#### What the exercise asks:
The lines from the top of the records below through the one containing "right hip: (711, 488, 9)" are to be transcribed exactly, and nothing else is to be added.
Start of Given entries
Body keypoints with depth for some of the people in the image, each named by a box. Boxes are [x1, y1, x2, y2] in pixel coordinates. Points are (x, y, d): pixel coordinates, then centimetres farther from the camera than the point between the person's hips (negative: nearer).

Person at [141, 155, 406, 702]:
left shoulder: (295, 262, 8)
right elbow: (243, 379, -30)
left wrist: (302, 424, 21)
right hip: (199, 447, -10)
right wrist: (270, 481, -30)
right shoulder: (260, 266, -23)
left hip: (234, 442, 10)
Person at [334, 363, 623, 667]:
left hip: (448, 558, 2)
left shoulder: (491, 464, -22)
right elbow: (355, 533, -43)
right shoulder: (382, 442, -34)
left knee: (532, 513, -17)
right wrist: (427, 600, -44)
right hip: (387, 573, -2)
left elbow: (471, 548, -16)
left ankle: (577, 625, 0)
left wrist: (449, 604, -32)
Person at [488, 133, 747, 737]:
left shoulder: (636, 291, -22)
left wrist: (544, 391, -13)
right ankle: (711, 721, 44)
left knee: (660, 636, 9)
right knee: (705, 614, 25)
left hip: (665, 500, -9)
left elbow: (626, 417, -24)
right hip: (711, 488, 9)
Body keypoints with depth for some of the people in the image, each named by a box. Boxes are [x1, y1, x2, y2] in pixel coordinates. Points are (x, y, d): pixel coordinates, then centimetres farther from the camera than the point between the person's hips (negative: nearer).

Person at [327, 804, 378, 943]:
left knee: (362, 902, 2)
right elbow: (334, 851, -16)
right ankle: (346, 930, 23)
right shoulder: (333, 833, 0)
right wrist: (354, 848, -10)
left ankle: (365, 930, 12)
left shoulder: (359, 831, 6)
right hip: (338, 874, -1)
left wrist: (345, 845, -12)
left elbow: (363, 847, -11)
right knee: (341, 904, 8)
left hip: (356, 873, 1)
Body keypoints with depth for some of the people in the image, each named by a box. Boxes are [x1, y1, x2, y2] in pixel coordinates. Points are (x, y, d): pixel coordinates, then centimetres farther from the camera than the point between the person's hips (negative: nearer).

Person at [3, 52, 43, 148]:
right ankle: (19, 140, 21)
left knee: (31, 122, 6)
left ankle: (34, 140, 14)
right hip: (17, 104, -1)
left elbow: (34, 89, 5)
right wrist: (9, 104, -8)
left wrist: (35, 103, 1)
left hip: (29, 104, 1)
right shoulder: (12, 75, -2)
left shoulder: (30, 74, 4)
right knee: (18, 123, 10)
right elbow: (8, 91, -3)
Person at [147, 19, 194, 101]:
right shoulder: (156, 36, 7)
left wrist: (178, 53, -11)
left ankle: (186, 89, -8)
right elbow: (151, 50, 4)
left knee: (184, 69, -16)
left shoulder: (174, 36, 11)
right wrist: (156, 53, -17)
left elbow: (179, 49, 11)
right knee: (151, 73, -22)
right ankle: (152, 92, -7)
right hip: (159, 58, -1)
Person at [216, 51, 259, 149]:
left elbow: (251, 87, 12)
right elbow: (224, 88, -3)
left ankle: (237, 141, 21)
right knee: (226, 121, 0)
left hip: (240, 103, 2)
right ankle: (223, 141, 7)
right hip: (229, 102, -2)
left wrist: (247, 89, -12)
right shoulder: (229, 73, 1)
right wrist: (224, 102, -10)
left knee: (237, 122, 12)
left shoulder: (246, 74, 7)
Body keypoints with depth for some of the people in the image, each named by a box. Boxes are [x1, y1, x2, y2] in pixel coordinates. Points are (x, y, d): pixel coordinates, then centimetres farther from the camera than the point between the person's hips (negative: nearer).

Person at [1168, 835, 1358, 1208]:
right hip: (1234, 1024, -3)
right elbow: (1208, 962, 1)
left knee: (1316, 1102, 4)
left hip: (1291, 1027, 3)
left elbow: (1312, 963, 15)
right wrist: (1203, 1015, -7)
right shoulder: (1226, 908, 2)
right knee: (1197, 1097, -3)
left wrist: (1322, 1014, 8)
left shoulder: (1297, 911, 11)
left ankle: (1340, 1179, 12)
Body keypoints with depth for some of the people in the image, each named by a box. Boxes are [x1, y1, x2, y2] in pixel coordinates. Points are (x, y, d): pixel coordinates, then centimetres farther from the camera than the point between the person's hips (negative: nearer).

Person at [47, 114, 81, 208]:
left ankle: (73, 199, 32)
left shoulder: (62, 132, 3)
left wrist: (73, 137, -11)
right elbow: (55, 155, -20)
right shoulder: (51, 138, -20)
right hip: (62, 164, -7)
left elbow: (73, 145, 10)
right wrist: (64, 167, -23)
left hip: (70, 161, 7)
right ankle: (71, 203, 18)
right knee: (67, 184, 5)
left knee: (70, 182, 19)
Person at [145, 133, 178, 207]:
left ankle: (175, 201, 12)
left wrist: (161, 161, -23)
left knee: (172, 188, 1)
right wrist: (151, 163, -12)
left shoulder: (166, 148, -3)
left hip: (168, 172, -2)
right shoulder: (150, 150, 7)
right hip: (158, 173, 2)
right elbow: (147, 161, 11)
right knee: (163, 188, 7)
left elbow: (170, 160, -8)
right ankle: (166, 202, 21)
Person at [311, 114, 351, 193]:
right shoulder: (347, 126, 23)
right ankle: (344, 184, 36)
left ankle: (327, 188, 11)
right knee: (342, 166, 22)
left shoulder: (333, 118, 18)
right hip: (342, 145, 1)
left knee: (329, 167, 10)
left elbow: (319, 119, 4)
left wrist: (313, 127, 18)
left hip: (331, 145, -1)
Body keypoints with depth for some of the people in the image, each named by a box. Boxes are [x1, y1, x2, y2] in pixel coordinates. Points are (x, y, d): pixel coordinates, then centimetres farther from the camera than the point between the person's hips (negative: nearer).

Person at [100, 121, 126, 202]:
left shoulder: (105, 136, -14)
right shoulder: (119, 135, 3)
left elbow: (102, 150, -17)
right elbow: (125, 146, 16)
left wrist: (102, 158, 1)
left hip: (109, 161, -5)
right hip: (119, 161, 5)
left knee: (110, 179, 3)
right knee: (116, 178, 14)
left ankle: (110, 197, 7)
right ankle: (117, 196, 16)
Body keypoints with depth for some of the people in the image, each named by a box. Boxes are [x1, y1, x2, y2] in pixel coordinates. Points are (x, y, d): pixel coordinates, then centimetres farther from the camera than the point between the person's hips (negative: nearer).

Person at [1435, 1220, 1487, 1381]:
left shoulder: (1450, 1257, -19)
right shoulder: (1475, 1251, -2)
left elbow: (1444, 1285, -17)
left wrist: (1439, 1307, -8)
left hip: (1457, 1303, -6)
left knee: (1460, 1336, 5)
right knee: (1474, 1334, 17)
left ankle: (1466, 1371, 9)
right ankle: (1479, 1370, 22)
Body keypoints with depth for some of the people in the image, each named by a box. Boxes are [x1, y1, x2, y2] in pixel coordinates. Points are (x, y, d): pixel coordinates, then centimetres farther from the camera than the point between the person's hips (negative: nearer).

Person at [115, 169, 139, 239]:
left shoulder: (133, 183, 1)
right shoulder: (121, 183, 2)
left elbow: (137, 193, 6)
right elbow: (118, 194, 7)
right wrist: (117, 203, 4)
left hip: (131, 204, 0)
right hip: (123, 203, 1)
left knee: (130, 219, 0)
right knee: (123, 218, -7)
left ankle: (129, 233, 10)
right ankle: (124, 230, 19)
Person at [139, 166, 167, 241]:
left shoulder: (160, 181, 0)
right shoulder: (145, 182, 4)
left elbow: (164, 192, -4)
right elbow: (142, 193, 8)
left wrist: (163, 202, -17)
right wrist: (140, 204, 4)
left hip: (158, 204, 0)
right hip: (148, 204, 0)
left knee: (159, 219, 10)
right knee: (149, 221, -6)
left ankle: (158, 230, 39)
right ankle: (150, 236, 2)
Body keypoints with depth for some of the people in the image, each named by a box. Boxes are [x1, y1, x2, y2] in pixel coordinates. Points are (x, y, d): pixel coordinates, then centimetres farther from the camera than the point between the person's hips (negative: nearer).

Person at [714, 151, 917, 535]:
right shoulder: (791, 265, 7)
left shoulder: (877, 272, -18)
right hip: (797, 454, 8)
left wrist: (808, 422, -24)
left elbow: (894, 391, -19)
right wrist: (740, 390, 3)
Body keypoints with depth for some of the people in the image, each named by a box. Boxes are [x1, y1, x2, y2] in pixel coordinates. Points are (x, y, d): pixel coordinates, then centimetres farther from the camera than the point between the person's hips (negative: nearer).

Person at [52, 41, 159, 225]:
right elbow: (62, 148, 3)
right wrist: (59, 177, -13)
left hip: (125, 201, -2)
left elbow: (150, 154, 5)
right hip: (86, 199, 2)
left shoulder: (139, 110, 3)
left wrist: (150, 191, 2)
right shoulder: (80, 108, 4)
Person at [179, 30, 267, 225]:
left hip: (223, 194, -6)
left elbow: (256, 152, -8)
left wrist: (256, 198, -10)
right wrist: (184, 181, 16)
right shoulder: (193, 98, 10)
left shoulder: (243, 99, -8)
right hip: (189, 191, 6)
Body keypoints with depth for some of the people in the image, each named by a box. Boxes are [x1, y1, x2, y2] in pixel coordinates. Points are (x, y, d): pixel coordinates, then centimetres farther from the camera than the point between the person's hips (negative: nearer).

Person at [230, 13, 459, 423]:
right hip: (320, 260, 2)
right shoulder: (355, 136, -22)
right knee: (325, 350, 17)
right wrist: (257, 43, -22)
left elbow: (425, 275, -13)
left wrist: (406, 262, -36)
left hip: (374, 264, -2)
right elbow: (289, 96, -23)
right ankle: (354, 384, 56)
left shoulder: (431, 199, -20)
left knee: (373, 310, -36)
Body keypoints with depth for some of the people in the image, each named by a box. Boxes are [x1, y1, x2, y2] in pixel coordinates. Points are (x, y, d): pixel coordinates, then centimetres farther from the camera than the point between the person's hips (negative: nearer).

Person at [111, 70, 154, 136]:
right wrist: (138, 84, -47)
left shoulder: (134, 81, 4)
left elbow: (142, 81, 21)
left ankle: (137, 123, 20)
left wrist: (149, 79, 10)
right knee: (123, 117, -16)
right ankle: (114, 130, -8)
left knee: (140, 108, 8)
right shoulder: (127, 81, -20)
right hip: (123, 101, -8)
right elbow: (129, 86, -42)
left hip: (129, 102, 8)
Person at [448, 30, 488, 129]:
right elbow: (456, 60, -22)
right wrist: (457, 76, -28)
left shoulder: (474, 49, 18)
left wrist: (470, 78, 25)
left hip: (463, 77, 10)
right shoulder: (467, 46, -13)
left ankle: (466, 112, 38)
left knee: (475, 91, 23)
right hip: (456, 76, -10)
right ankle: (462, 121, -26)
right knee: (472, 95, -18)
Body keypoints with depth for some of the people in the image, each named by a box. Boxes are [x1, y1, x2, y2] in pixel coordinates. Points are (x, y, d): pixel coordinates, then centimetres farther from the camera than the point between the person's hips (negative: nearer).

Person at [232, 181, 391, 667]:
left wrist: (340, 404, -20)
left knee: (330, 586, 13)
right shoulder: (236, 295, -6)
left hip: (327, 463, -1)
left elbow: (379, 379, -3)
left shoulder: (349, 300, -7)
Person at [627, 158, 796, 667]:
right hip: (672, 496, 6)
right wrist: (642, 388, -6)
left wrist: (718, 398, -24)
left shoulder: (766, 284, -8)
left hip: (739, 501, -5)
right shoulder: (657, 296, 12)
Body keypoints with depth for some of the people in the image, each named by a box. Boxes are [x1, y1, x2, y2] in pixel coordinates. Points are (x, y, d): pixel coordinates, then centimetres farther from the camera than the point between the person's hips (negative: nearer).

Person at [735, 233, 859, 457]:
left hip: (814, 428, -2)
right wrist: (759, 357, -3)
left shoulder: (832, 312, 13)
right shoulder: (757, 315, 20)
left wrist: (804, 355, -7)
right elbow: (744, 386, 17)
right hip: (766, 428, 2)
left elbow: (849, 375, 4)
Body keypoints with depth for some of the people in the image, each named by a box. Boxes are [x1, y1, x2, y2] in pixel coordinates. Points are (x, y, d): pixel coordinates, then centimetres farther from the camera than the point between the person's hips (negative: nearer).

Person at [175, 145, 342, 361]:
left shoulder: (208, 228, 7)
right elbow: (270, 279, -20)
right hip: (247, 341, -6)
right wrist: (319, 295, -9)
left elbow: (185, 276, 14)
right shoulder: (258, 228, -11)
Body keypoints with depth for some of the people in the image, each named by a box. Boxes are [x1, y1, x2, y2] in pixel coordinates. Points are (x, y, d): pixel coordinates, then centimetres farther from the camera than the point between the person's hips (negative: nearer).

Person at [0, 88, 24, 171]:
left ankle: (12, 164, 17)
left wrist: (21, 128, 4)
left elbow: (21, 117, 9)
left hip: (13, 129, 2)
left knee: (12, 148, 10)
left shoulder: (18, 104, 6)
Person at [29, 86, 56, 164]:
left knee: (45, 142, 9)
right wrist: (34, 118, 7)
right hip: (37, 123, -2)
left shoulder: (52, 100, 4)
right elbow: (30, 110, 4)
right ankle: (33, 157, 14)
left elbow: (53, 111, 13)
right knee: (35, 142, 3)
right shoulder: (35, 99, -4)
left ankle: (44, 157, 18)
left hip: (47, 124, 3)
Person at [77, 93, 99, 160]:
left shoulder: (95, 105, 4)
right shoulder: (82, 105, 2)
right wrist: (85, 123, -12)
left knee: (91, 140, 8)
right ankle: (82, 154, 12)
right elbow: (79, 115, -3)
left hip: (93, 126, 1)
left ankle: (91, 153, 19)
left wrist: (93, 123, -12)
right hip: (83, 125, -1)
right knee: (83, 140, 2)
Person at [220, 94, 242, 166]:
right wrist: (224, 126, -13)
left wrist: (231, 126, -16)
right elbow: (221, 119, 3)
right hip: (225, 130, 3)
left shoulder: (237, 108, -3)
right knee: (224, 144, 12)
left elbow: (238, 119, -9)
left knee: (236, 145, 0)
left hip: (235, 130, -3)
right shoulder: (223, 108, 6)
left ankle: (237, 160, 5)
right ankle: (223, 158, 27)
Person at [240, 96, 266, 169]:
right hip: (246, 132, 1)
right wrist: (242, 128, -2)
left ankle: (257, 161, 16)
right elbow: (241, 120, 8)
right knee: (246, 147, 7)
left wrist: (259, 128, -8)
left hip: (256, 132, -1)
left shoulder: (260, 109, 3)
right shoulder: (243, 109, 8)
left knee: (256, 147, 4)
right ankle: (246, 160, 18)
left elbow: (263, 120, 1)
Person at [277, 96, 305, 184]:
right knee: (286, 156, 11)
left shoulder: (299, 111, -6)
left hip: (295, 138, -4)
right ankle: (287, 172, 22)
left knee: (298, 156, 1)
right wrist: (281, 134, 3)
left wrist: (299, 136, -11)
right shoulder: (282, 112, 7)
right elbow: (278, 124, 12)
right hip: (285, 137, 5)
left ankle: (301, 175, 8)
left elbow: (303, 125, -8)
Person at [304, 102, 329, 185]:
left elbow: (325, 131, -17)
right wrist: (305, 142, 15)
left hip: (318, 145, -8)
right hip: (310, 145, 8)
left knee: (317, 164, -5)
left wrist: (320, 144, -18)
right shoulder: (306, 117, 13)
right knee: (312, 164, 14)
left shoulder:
End of Given entries
#### Task response:
Body keypoints with depth for some of the people in the image, each named by a box. Boxes are [x1, y1, x2, y2] in pixel coordinates. Points are (x, y, d): pixel coordinates, then centimetres farther from the camera than the point between the person's hips (negative: nearer).

Person at [141, 155, 406, 702]:
left shoulder: (295, 262, 8)
right elbow: (243, 379, -30)
left wrist: (302, 424, 21)
right hip: (199, 447, -10)
right wrist: (270, 481, -30)
right shoulder: (260, 266, -23)
left hip: (234, 442, 10)
Person at [334, 363, 623, 667]:
left hip: (448, 558, 2)
left shoulder: (491, 464, -22)
right elbow: (355, 533, -43)
right shoulder: (382, 442, -34)
left knee: (532, 513, -17)
right wrist: (427, 600, -44)
right hip: (387, 573, -2)
left elbow: (471, 548, -16)
left ankle: (577, 625, 0)
left wrist: (449, 604, -32)
Person at [488, 133, 747, 737]:
left shoulder: (636, 291, -22)
left wrist: (544, 391, -13)
right ankle: (711, 721, 44)
left knee: (660, 636, 9)
right knee: (705, 614, 25)
left hip: (665, 500, -9)
left elbow: (626, 417, -24)
right hip: (711, 488, 9)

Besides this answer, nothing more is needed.